Arizona GOP asks court to strike down vote-by-mail system 

According to a report by The Associated Press, Arizona’s Republican Party is asking the state’s Supreme Court to strike down the vote-by-mail system that is currently used by 90 percent of registered voters.

The state party filed a lawsuit on Friday in which members argued that absentee voting is unconstitutional, as they asked the justices to throw out the “no-excuse” absentee ballot system that was introduced in 1991.

“In-person voting at the polls on a fixed date (election day) is the only constitutional manner of voting in Arizona,” wrote attorneys for the state’s Republican Party in a petition to the Supreme Court.

The suit added reference to a provision in the Arizona constitution that says, “electors may express at the polls their approval or disproval of (a) measure,” arguing that “at the polls” indicates votes are required to be cast in person.

But Arizona Democrats are pushing back, saying the GOP’s lawsuit attacks a secure and relatively popular way of voting for residents. “I look forward to once again defending the voters of Arizona and defeating this ridiculous attempt to undermine our elections,” said Arizona Secretary of State Katie Hobbs, a Democrat and a defendant in the lawsuit.
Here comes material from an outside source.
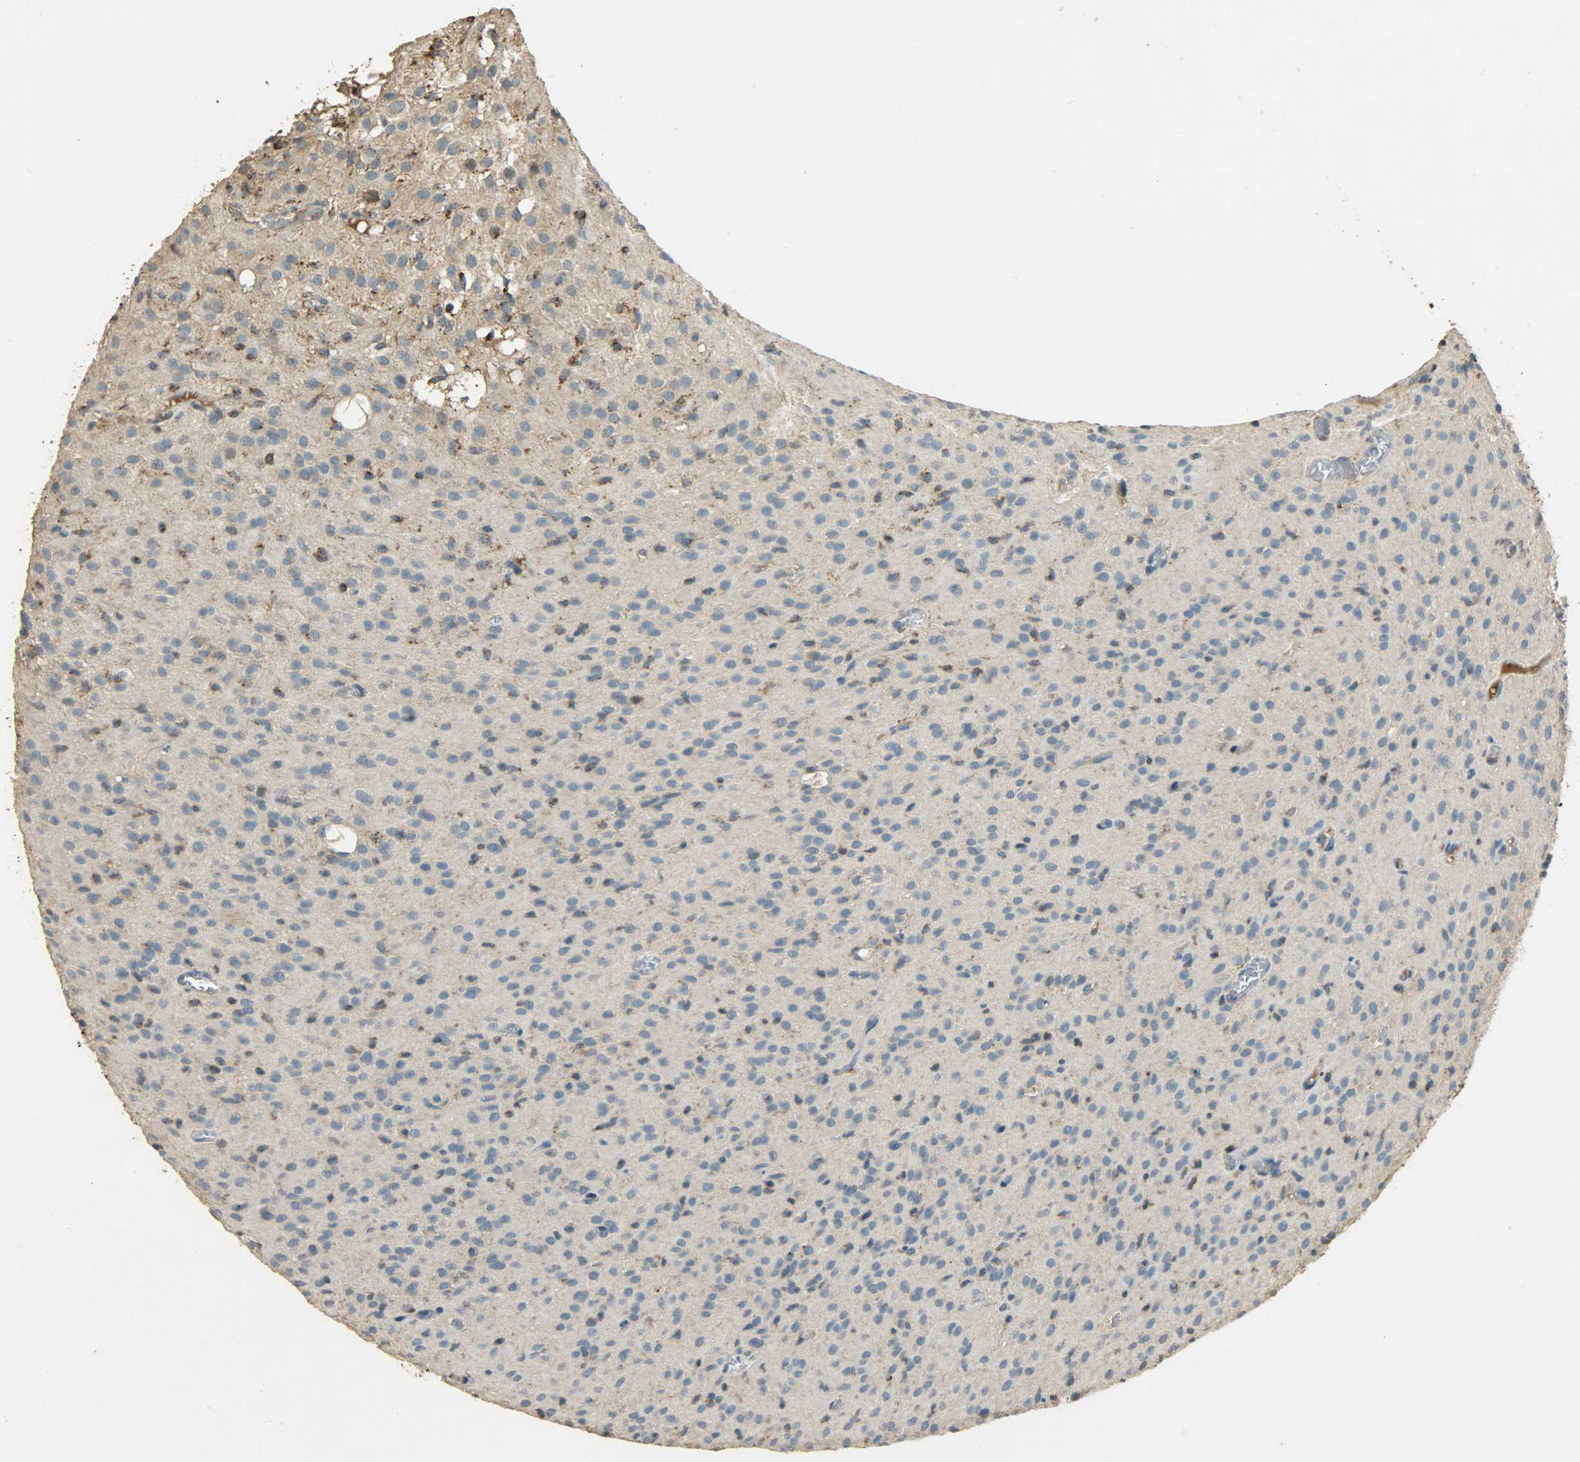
{"staining": {"intensity": "weak", "quantity": "25%-75%", "location": "cytoplasmic/membranous"}, "tissue": "glioma", "cell_type": "Tumor cells", "image_type": "cancer", "snomed": [{"axis": "morphology", "description": "Glioma, malignant, High grade"}, {"axis": "topography", "description": "Brain"}], "caption": "A photomicrograph showing weak cytoplasmic/membranous positivity in approximately 25%-75% of tumor cells in glioma, as visualized by brown immunohistochemical staining.", "gene": "HDHD5", "patient": {"sex": "female", "age": 59}}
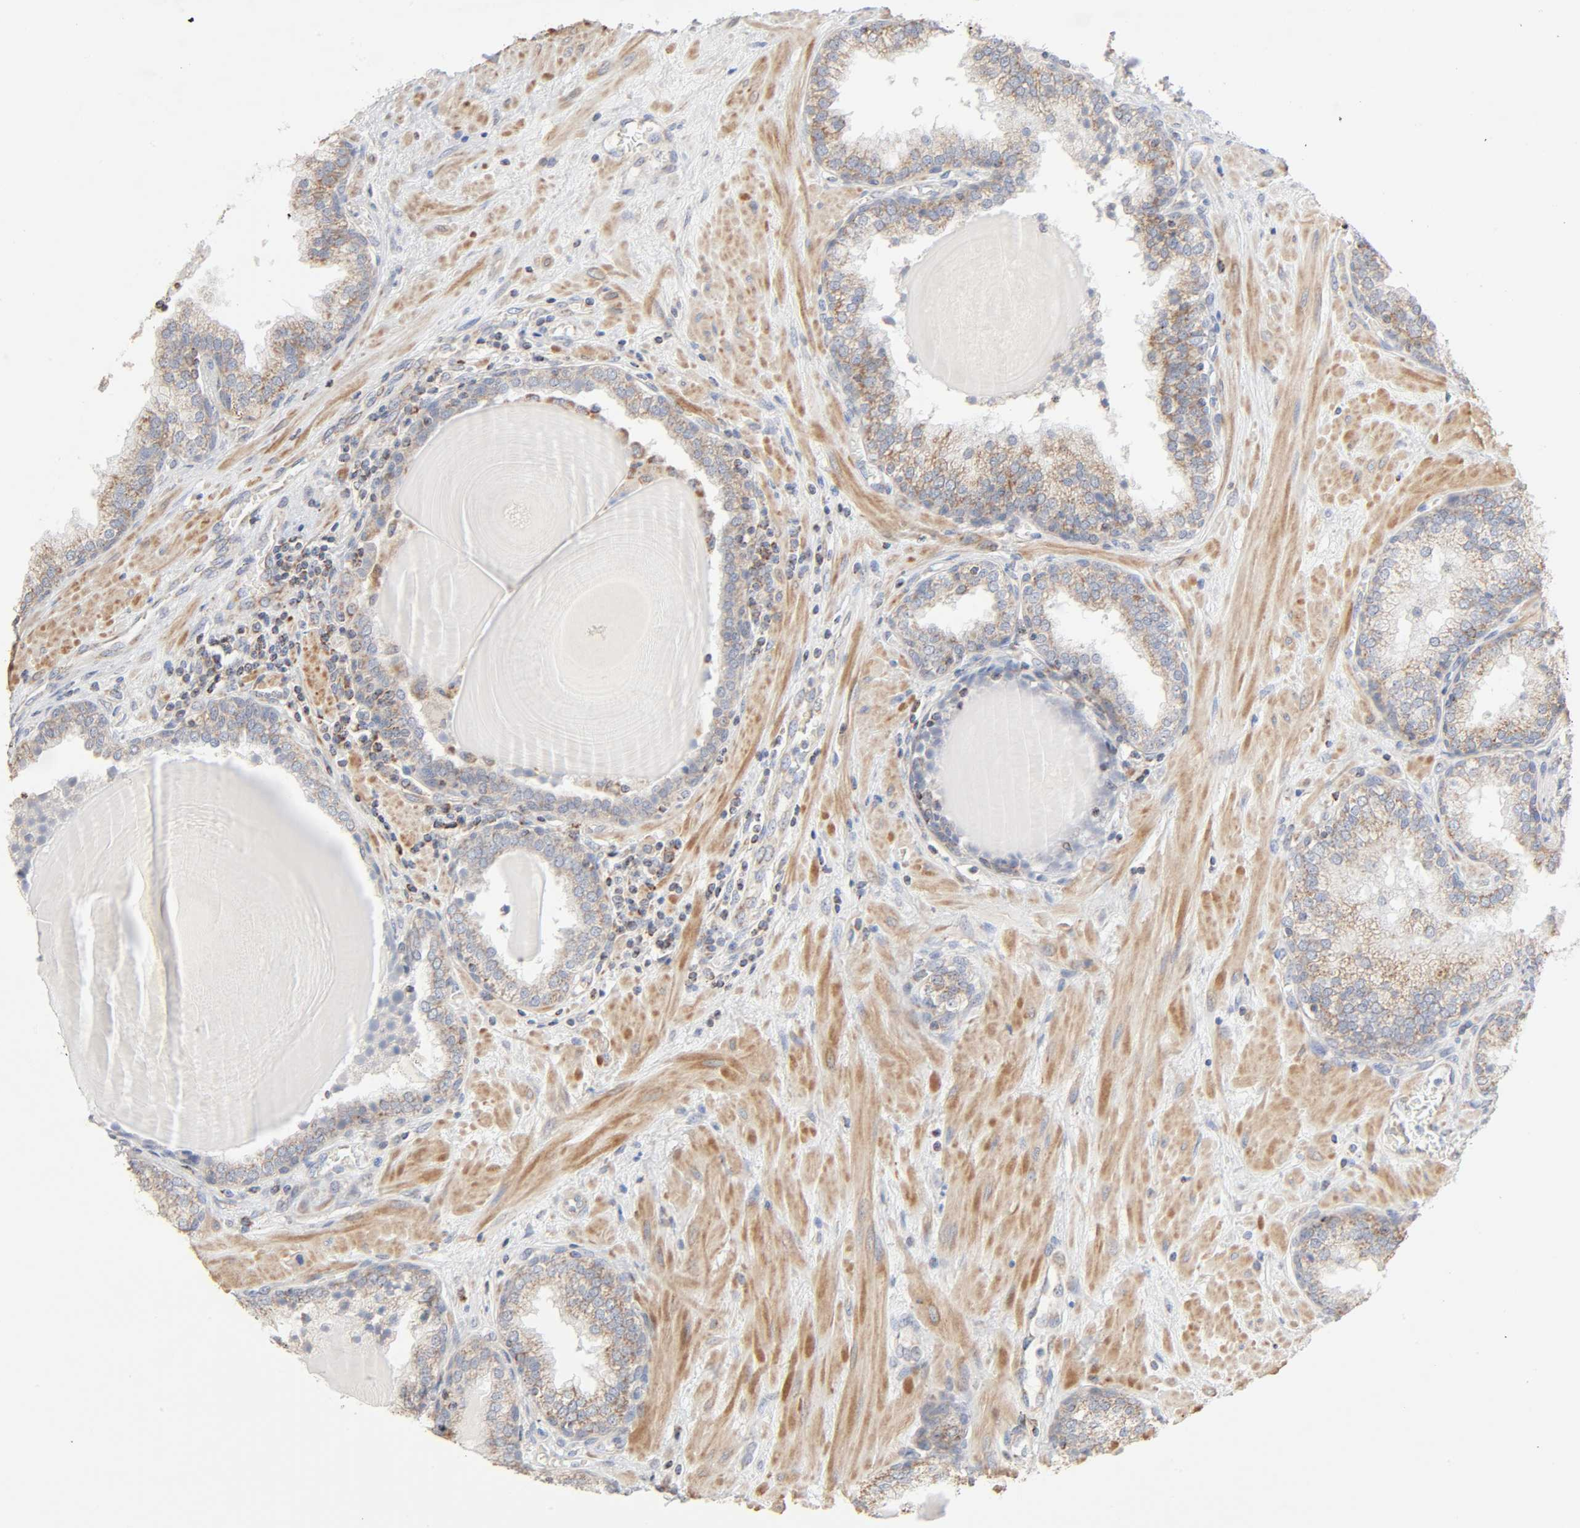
{"staining": {"intensity": "moderate", "quantity": ">75%", "location": "cytoplasmic/membranous"}, "tissue": "prostate", "cell_type": "Glandular cells", "image_type": "normal", "snomed": [{"axis": "morphology", "description": "Normal tissue, NOS"}, {"axis": "topography", "description": "Prostate"}], "caption": "The immunohistochemical stain highlights moderate cytoplasmic/membranous positivity in glandular cells of normal prostate. Using DAB (brown) and hematoxylin (blue) stains, captured at high magnification using brightfield microscopy.", "gene": "SYT16", "patient": {"sex": "male", "age": 51}}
State Sen. Raquel Terán, who serves as the chairwoman of Arizona’s Democratic Party, added that the lawsuit by the opposing party is rooted in lies and conspiracy theories revolving around the 2020 presidential election. “So this is yet another attempt by the Arizona Republicans to make it harder for people to vote,” said Terán.

The state of Arizona has been at the forefront of former President Donald Trump’s election fraud claims, although a prior Republican-led audit of the election returned that President Joe Biden was indeed the victor in the state.